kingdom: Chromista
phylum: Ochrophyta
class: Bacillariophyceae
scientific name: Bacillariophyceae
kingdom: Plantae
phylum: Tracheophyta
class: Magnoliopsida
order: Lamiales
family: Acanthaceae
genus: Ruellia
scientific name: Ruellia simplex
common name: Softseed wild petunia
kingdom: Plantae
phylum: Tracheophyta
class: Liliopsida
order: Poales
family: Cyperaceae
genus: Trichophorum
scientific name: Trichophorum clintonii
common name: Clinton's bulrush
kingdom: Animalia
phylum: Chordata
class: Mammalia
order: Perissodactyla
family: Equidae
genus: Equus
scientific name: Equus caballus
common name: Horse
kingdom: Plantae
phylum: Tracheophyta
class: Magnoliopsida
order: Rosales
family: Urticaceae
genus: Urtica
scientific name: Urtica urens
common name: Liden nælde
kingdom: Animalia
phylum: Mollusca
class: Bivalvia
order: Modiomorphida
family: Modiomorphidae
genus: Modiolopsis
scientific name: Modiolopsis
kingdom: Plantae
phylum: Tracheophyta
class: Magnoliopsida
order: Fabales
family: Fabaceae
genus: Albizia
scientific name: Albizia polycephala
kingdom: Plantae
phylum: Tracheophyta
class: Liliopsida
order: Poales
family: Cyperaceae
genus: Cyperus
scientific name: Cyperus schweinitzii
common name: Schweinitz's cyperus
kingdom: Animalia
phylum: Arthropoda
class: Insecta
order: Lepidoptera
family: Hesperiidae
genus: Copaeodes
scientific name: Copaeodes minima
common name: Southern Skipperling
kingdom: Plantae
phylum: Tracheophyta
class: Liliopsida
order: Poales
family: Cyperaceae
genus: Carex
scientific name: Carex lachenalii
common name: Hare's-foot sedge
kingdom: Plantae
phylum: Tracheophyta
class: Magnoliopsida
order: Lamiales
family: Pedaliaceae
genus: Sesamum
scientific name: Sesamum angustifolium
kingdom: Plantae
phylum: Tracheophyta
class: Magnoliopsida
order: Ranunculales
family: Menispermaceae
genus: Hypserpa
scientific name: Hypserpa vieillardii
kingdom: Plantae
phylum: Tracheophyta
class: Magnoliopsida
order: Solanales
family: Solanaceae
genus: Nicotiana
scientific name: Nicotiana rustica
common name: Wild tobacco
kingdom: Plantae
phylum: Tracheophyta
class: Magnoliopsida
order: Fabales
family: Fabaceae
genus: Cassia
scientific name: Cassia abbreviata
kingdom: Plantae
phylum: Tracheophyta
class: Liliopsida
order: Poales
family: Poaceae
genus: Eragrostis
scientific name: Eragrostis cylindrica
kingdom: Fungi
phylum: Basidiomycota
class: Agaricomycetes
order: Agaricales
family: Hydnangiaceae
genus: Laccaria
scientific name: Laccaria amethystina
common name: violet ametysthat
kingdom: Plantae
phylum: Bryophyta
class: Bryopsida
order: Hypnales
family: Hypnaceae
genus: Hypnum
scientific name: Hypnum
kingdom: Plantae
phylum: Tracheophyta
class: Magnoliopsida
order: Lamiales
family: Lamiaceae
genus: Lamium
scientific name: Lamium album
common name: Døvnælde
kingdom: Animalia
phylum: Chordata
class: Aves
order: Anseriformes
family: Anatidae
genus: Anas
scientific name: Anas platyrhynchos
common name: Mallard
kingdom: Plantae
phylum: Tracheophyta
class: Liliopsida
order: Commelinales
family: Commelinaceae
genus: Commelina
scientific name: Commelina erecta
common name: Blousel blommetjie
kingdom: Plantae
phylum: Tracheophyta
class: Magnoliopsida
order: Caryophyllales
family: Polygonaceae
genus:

☆ ☆ ☆

Retype every line of the data above exactly, with no changes.

kingdom: Chromista
phylum: Ochrophyta
class: Bacillariophyceae
scientific name: Bacillariophyceae
kingdom: Plantae
phylum: Tracheophyta
class: Magnoliopsida
order: Lamiales
family: Acanthaceae
genus: Ruellia
scientific name: Ruellia simplex
common name: Softseed wild petunia
kingdom: Plantae
phylum: Tracheophyta
class: Liliopsida
order: Poales
family: Cyperaceae
genus: Trichophorum
scientific name: Trichophorum clintonii
common name: Clinton's bulrush
kingdom: Animalia
phylum: Chordata
class: Mammalia
order: Perissodactyla
family: Equidae
genus: Equus
scientific name: Equus caballus
common name: Horse
kingdom: Plantae
phylum: Tracheophyta
class: Magnoliopsida
order: Rosales
family: Urticaceae
genus: Urtica
scientific name: Urtica urens
common name: Liden nælde
kingdom: Animalia
phylum: Mollusca
class: Bivalvia
order: Modiomorphida
family: Modiomorphidae
genus: Modiolopsis
scientific name: Modiolopsis
kingdom: Plantae
phylum: Tracheophyta
class: Magnoliopsida
order: Fabales
family: Fabaceae
genus: Albizia
scientific name: Albizia polycephala
kingdom: Plantae
phylum: Tracheophyta
class: Liliopsida
order: Poales
family: Cyperaceae
genus: Cyperus
scientific name: Cyperus schweinitzii
common name: Schweinitz's cyperus
kingdom: Animalia
phylum: Arthropoda
class: Insecta
order: Lepidoptera
family: Hesperiidae
genus: Copaeodes
scientific name: Copaeodes minima
common name: Southern Skipperling
kingdom: Plantae
phylum: Tracheophyta
class: Liliopsida
order: Poales
family: Cyperaceae
genus: Carex
scientific name: Carex lachenalii
common name: Hare's-foot sedge
kingdom: Plantae
phylum: Tracheophyta
class: Magnoliopsida
order: Lamiales
family: Pedaliaceae
genus: Sesamum
scientific name: Sesamum angustifolium
kingdom: Plantae
phylum: Tracheophyta
class: Magnoliopsida
order: Ranunculales
family: Menispermaceae
genus: Hypserpa
scientific name: Hypserpa vieillardii
kingdom: Plantae
phylum: Tracheophyta
class: Magnoliopsida
order: Solanales
family: Solanaceae
genus: Nicotiana
scientific name: Nicotiana rustica
common name: Wild tobacco
kingdom: Plantae
phylum: Tracheophyta
class: Magnoliopsida
order: Fabales
family: Fabaceae
genus: Cassia
scientific name: Cassia abbreviata
kingdom: Plantae
phylum: Tracheophyta
class: Liliopsida
order: Poales
family: Poaceae
genus: Eragrostis
scientific name: Eragrostis cylindrica
kingdom: Fungi
phylum: Basidiomycota
class: Agaricomycetes
order: Agaricales
family: Hydnangiaceae
genus: Laccaria
scientific name: Laccaria amethystina
common name: violet ametysthat
kingdom: Plantae
phylum: Bryophyta
class: Bryopsida
order: Hypnales
family: Hypnaceae
genus: Hypnum
scientific name: Hypnum
kingdom: Plantae
phylum: Tracheophyta
class: Magnoliopsida
order: Lamiales
family: Lamiaceae
genus: Lamium
scientific name: Lamium album
common name: Døvnælde
kingdom: Animalia
phylum: Chordata
class: Aves
order: Anseriformes
family: Anatidae
genus: Anas
scientific name: Anas platyrhynchos
common name: Mallard
kingdom: Plantae
phylum: Tracheophyta
class: Liliopsida
order: Commelinales
family: Commelinaceae
genus: Commelina
scientific name: Commelina erecta
common name: Blousel blommetjie
kingdom: Plantae
phylum: Tracheophyta
class: Magnoliopsida
order: Caryophyllales
family: Polygonaceae
genus:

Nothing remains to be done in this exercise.